Feature/Tool | Userpilot | Pendo | Amplitude | Mixpanel | Appcues |
Auto capture/ Event tracking | ✅ | ✅ | ✅ | ❌ | ✅ |
Analytics dashboards | ✅ | ✅ | ✅ | ✅ | ✅ |
A/B testing | ✅ | ✅ | ✅ | ✅ | ✅ |
Surveys | ✅ | ✅ | ❌ | ❌ | ✅ |
Cohort Analysis | ✅ | ✅ | ✅ | ✅ | ✅ |
Path Analysis | ✅ | ✅ | ✅ | ✅ | ✅ |
Funnel Analysis | ✅ | ✅ | ✅ | ✅ | ❌ |
Session Replay | ✅ | ✅ | ✅ | ✅ | ❌ |
User Segmentation | ✅ | ✅ | ✅ | ✅ | ✅ |
Now, let’s examine the pricing structure of these user behavior analytics tools.
- Pendo offers custom enterprise pricing ranging from $25,800 to $132,400 annually, according to Vendr’s contract data. Final costs vary based on usage and selected features.
- Amplitude pricing starts at $588 annually for basic features. Enterprise customers receive custom pricing based on advanced feature requirements and usage volume.
- Mixpanel offers Growth plans starting at $288 annually. Additional features and higher usage limits are available through custom pricing.
- Appcues pricing begins at $3,000 annually. Like other platforms, pricing scales with feature access and usage requirements.
But if you look at the feature table above, Pendo and Userpilot are the only user behavior analytics tools offering all-in-one solutions. However, their approaches differ significantly.
Pendo targets enterprises with complex usage-based pricing that can fluctuate monthly based on a product’s growth. This requires constant monitoring of usage limits.

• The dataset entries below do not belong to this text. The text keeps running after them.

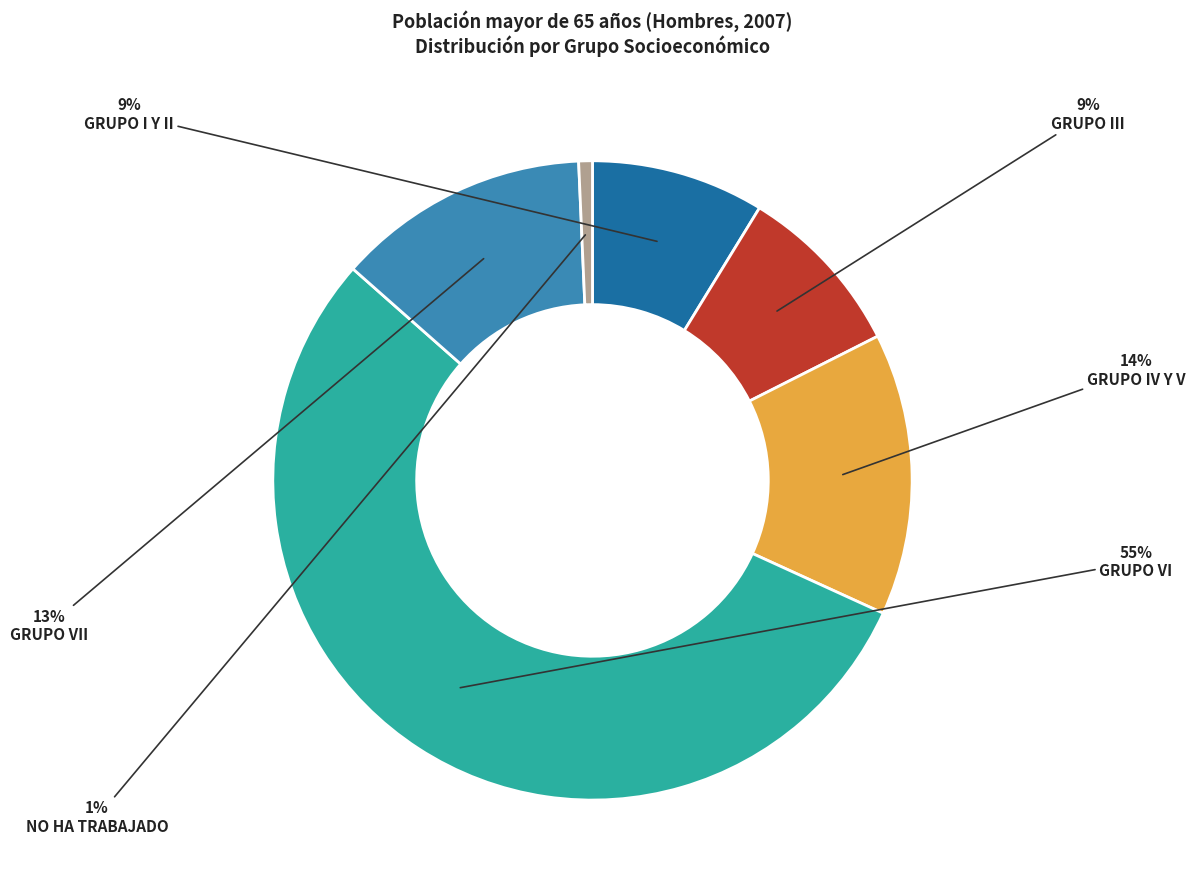

To the nearest percent, what is the average slice percentage?

17%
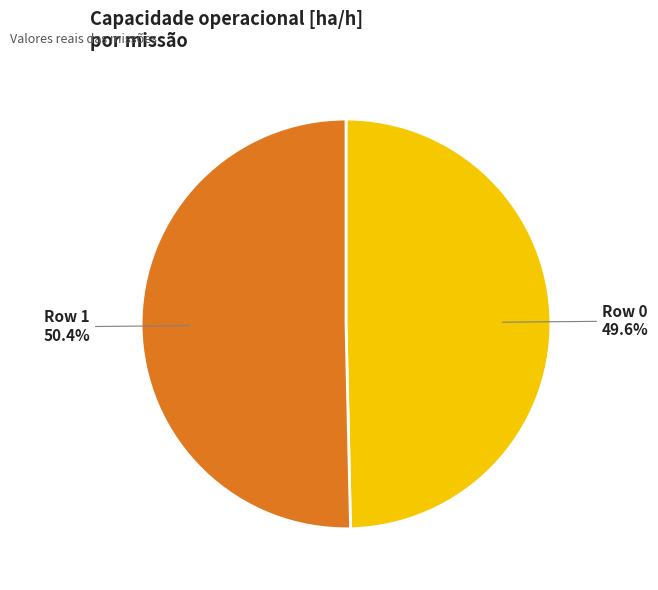

Between Row 1 and Row 0, which is larger?

Row 1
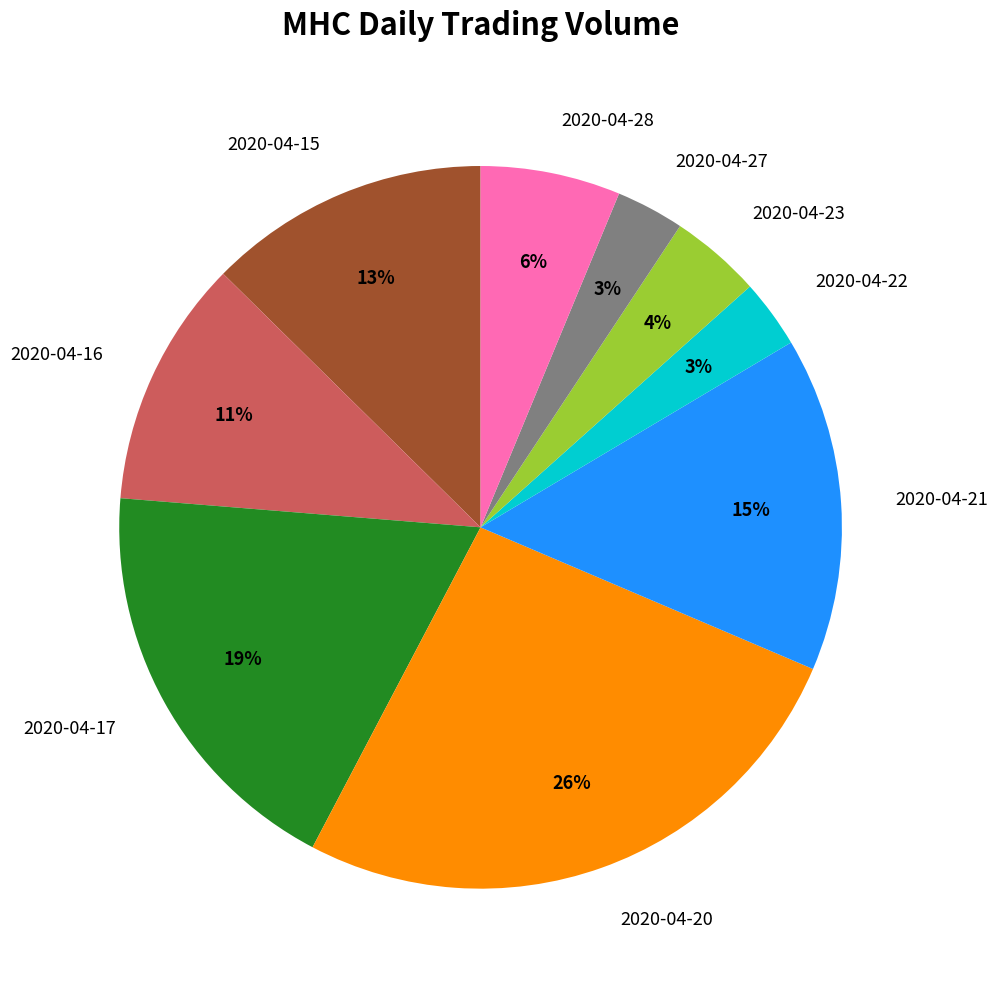

Is there a majority slice in this chart?

No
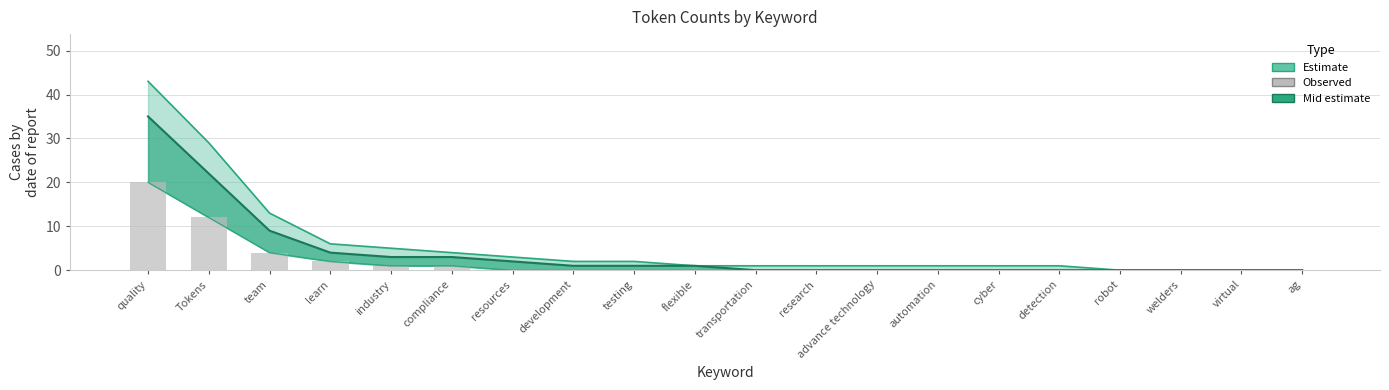

How many data points in Mid estimate are above 1?

7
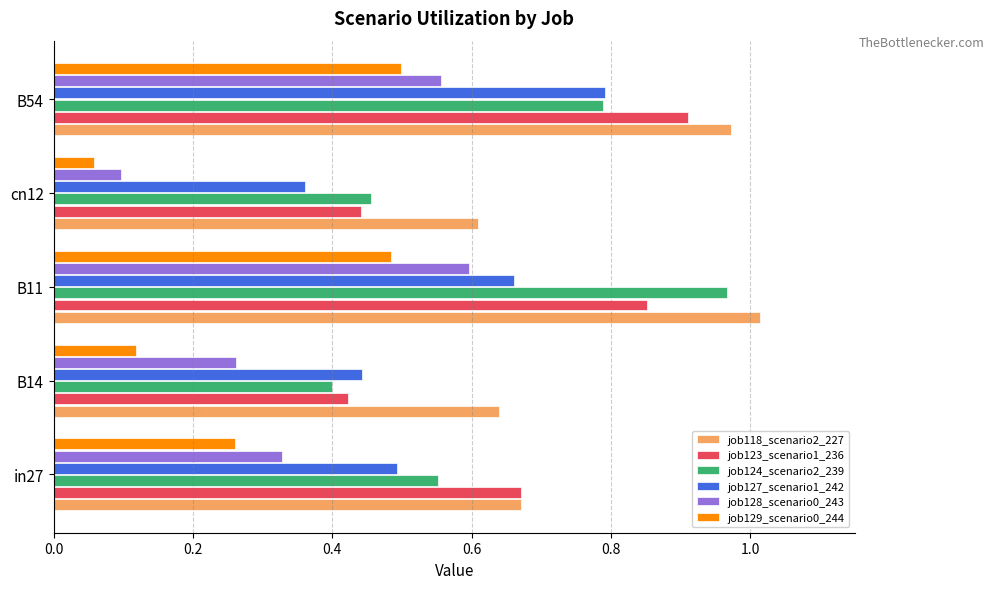

Rank the categories by job123_scenario1_236 value from lowest to highest.

B14, cn12, in27, B11, B54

In contrast, Userpilot delivers the same comprehensive feature set with transparent, predictable pricing starting at $2,988 annually.
The session replays add-on is available in the Growth plan at $9,588 annually. This includes all core features for user behavior analysis and clear scaling options as your product growth.
“High price was one of the decision criteria to move from Pendo because we were paying lots, and we were not using it.” – Leyre Iniguez, Customer Experience Lead at Cuvama
If you want to know more about how Userpilot’s user behavior analytics features can help you, book a demo here!
FAQ
What is user behavior?
User behavior refers to how users interact with a product, the actions they take, the paths they follow, and the choices they make on your product’s user interface.
What is an example of user behavior data?
A user’s time spent on your product’s dashboard is a typical example of behavior data. This metric directly indicates how engaging and valuable customers find your user interface. Other examples include feature usage frequency, button clicks, form completion rates, and drop-off points in workflows.
What is the user behavior theory?
User behavior theory helps predict user behavior and explains why users take specific actions by examining patterns, motivations, and contextual factors that influence their decisions when interacting with products.
What is user behavior interaction?
User behavior interaction refers to the direct engagement between users and interface elements, including both intentional actions (like clicking a button) and unintentional behaviors (like hesitation before making a choice).